[Supplied records Boundary: Start]

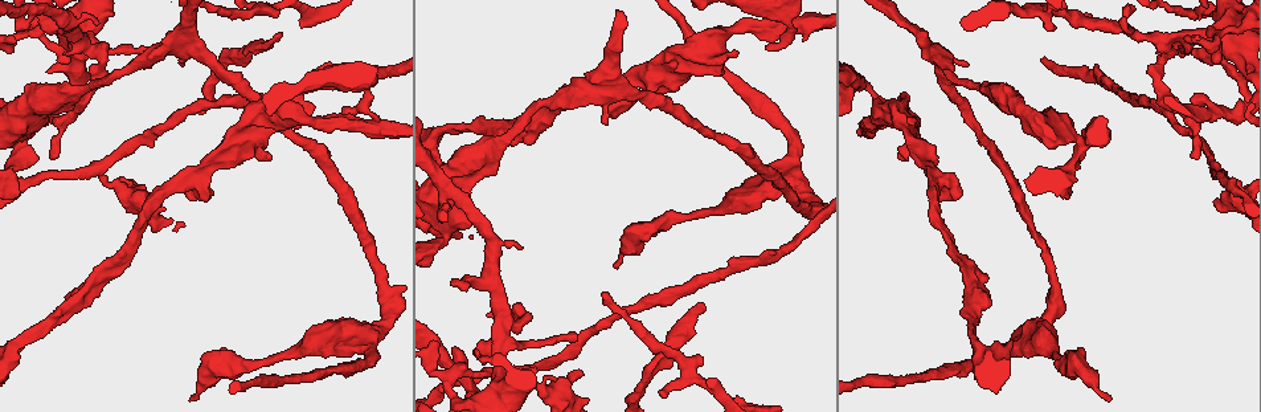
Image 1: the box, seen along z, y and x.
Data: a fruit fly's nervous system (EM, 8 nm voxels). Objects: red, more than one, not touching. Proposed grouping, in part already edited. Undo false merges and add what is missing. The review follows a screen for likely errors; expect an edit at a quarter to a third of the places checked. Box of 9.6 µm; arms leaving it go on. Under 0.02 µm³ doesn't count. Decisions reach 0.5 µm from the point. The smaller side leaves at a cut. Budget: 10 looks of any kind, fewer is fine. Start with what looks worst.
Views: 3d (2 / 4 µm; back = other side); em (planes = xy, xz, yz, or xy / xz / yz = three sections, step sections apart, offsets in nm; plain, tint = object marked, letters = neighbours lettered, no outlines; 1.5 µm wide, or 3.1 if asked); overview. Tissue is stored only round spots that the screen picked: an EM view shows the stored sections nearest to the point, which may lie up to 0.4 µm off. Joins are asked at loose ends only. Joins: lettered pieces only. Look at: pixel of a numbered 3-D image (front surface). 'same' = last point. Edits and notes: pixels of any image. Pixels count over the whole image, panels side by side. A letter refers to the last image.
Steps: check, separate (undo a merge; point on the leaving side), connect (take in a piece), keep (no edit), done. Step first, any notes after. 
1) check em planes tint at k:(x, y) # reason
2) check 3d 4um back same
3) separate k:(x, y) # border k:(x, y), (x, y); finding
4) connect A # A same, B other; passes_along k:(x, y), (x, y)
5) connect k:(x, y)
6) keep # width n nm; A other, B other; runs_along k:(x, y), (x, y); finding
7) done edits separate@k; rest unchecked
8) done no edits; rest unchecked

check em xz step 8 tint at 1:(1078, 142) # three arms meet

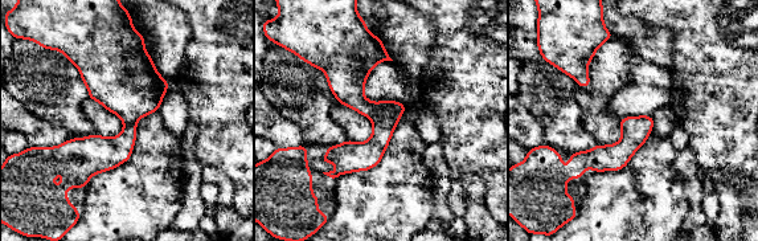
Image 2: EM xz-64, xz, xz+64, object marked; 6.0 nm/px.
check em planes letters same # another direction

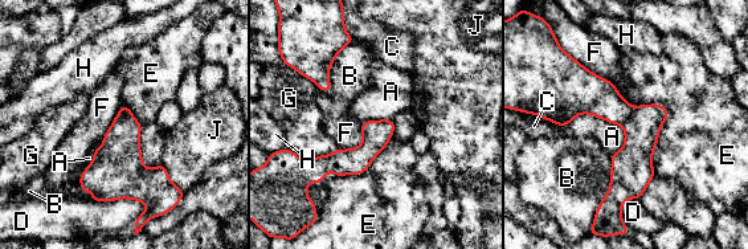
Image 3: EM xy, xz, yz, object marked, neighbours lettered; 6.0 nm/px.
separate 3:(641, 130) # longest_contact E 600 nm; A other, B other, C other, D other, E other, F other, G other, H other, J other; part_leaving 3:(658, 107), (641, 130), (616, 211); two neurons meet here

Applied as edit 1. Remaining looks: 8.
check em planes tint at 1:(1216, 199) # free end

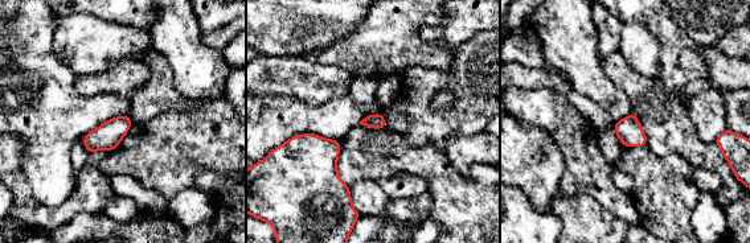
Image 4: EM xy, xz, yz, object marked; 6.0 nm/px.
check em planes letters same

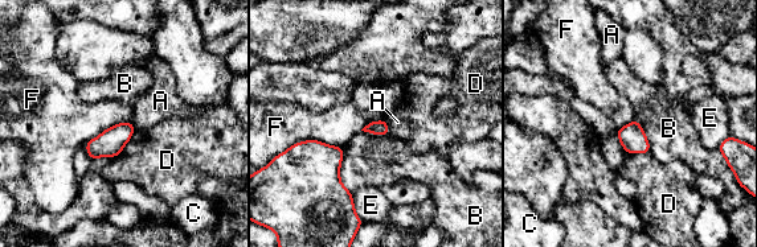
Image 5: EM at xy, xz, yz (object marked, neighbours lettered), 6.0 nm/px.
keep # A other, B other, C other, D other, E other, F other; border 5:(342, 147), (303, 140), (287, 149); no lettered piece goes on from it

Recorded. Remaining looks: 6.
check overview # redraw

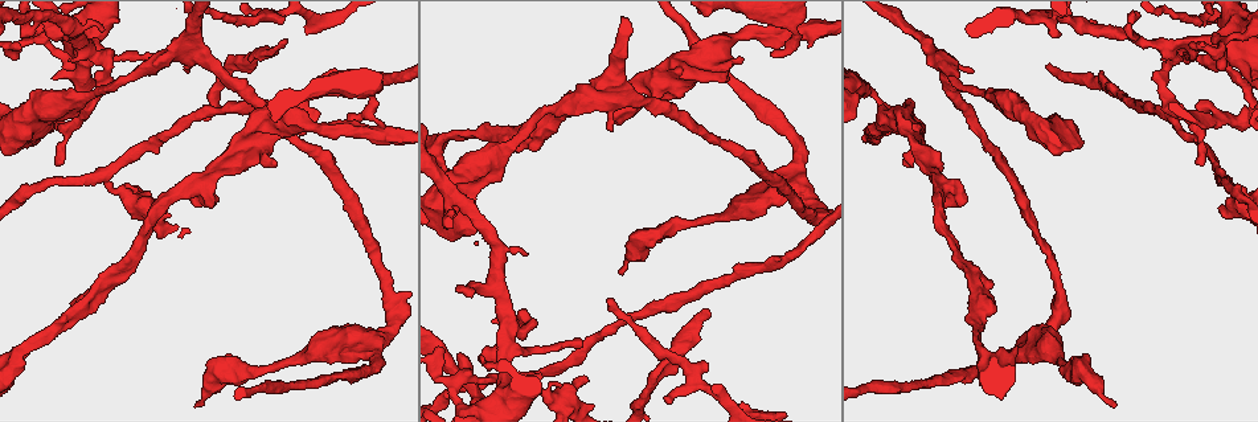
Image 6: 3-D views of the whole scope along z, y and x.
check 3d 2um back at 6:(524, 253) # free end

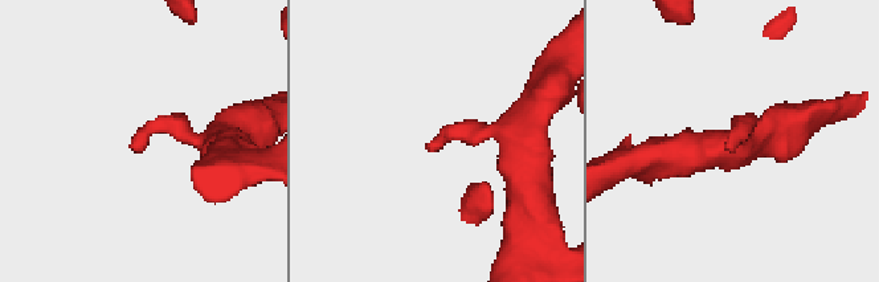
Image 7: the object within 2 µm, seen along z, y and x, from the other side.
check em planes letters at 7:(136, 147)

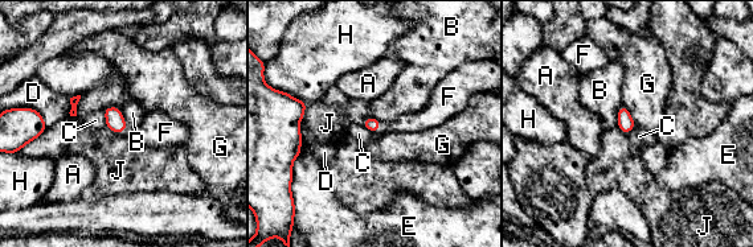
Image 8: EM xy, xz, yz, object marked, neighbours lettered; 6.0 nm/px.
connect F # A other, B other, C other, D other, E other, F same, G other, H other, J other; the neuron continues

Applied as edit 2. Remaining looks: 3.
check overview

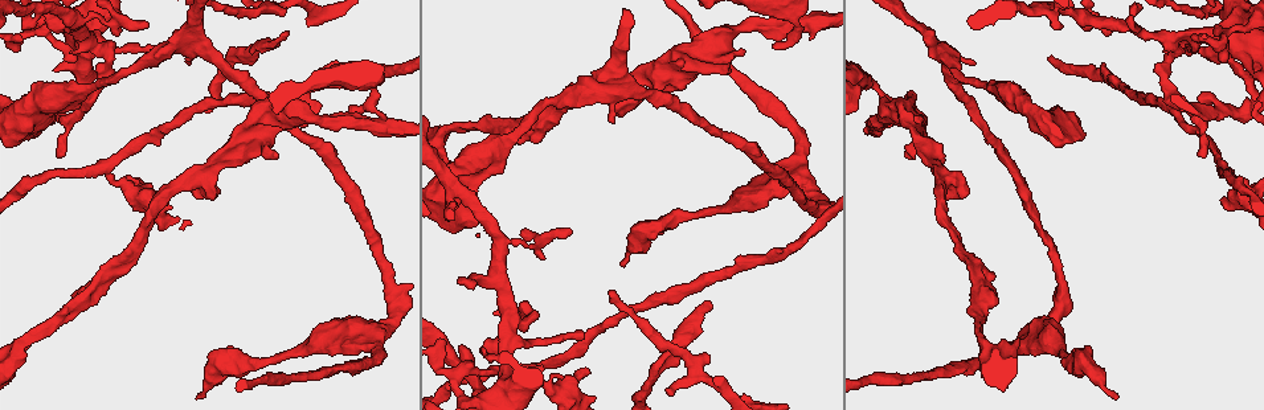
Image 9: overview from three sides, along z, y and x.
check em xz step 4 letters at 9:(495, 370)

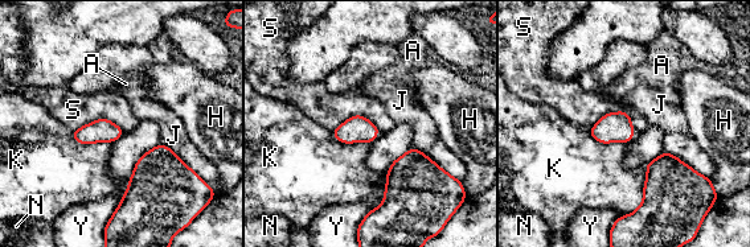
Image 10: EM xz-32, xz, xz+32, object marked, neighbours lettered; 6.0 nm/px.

[Supplied records Boundary: End]

Exercise: The output is to be the material in full and unaltered, with pictures omitted.

Reply to the task:
Image 1: the box, seen along z, y and x.
Data: a fruit fly's nervous system (EM, 8 nm voxels). Objects: red, more than one, not touching. Proposed grouping, in part already edited. Undo false merges and add what is missing. The review follows a screen for likely errors; expect an edit at a quarter to a third of the places checked. Box of 9.6 µm; arms leaving it go on. Under 0.02 µm³ doesn't count. Decisions reach 0.5 µm from the point. The smaller side leaves at a cut. Budget: 10 looks of any kind, fewer is fine. Start with what looks worst.
Views: 3d (2 / 4 µm; back = other side); em (planes = xy, xz, yz, or xy / xz / yz = three sections, step sections apart, offsets in nm; plain, tint = object marked, letters = neighbours lettered, no outlines; 1.5 µm wide, or 3.1 if asked); overview. Tissue is stored only round spots that the screen picked: an EM view shows the stored sections nearest to the point, which may lie up to 0.4 µm off. Joins are asked at loose ends only. Joins: lettered pieces only. Look at: pixel of a numbered 3-D image (front surface). 'same' = last point. Edits and notes: pixels of any image. Pixels count over the whole image, panels side by side. A letter refers to the last image.
Steps: check, separate (undo a merge; point on the leaving side), connect (take in a piece), keep (no edit), done. Step first, any notes after. 
1) check em planes tint at k:(x, y) # reason
2) check 3d 4um back same
3) separate k:(x, y) # border k:(x, y), (x, y); finding
4) connect A # A same, B other; passes_along k:(x, y), (x, y)
5) connect k:(x, y)
6) keep # width n nm; A other, B other; runs_along k:(x, y), (x, y); finding
7) done edits separate@k; rest unchecked
8) done no edits; rest unchecked

check em xz step 8 tint at 1:(1078, 142) # three arms meet

Image 2: EM xz-64, xz, xz+64, object marked; 6.0 nm/px.
check em planes letters same # another direction

Image 3: EM xy, xz, yz, object marked, neighbours lettered; 6.0 nm/px.
separate 3:(641, 130) # longest_contact E 600 nm; A other, B other, C other, D other, E other, F other, G other, H other, J other; part_leaving 3:(658, 107), (641, 130), (616, 211); two neurons meet here

Applied as edit 1. Remaining looks: 8.
check em planes tint at 1:(1216, 199) # free end

Image 4: EM xy, xz, yz, object marked; 6.0 nm/px.
check em planes letters same

Image 5: EM at xy, xz, yz (object marked, neighbours lettered), 6.0 nm/px.
keep # A other, B other, C other, D other, E other, F other; border 5:(342, 147), (303, 140), (287, 149); no lettered piece goes on from it

Recorded. Remaining looks: 6.
check overview # redraw

Image 6: 3-D views of the whole scope along z, y and x.
check 3d 2um back at 6:(524, 253) # free end

Image 7: the object within 2 µm, seen along z, y and x, from the other side.
check em planes letters at 7:(136, 147)

Image 8: EM xy, xz, yz, object marked, neighbours lettered; 6.0 nm/px.
connect F # A other, B other, C other, D other, E other, F same, G other, H other, J other; the neuron continues

Applied as edit 2. Remaining looks: 3.
check overview

Image 9: overview from three sides, along z, y and x.
check em xz step 4 letters at 9:(495, 370)

Image 10: EM xz-32, xz, xz+32, object marked, neighbours lettered; 6.0 nm/px.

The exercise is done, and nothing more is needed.